De los escombros y raídos telones perforados de la barbarie, conozco la difícil bondad en la poesía polaca de la postguerra, desde un justo anticomunista como Czeslaw Milosz, hasta mi romance bardo con Karol Wojtyla, más adelante transformado en la blancura extática de un Juan Pablo II, al que jamás juzgaré, sobre todo porque, atropellado, “el gato fue liberado del infierno de esta época”
Los versos refieren a la realidad, a diferencia de la ensoñación de una ideología que nace de las acrobacias mentales y felinas. Hitler no es la historia que le ayudamos a construir, sino la destrucción de lo poético en todos los hombres ahogados en pólvora en el río de fuego de la Segunda Guerra Mundial.
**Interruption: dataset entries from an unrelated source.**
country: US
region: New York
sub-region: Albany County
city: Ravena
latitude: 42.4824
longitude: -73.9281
Belzec, Sobibor y Treblinka, la transmutación del mal a conciencia en la literatura de concentración polaca.
De ahí que esperaba encontrarme con su poesía, sí.
“Delfines, libélulas, ciervas con voz de hierba, soles diminutos, nieve en la levedad del invierno…”
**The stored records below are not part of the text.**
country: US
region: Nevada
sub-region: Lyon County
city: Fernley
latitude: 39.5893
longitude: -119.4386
Intentaba yo tener la mía, el alma en la rueca cerebral tejiendo pequeños cristales, islas de pensamiento alegre, mezcla adúltera de todo, en la razón científica de un délfico centinela del cosmos.
Hace algunos años le enterramos, y aquí se manifestaba, moviendo todas las pancartas de la ciudad, un frío gris, igual que ahora (cuando yo tengo ganas de fumar y sabemos el destino del monto económico del Nobel: ayudar, discretamente, a otros escritores).
Las estaciones llevan el canto de Kora y traen el de Lucía Prus, las intérpretes musicales de algunos de sus poemas. Ahora mismo, lluvia de por medio, escucho Milosc od pierwszego wejrzenia, “Amor a primera vista”, en la tesitura suave de Zbigniew Preisner –que se puede oír también en la película “Tres colores: Rojo”,de Krzysztof Kieslowski: “Imaginan que como antes no se conocían/ no había sucedido nada entre ellos./ Pero ¿qué decir de las calles, las escaleras, los pasillos/ en los que hace tiempo podrían haberse cruzado/ (...) Hubo signos, señales, pero qué hacer si no eran comprensibles./ ¿No habrá revoloteado/ una hoja de un hombro a otro/ hace tres años/ o incluso el último martes?”.
Propia, elegante, hogareña, debidamente erguida como la resurrección de la memoria, extrema en su divina condición de observadora.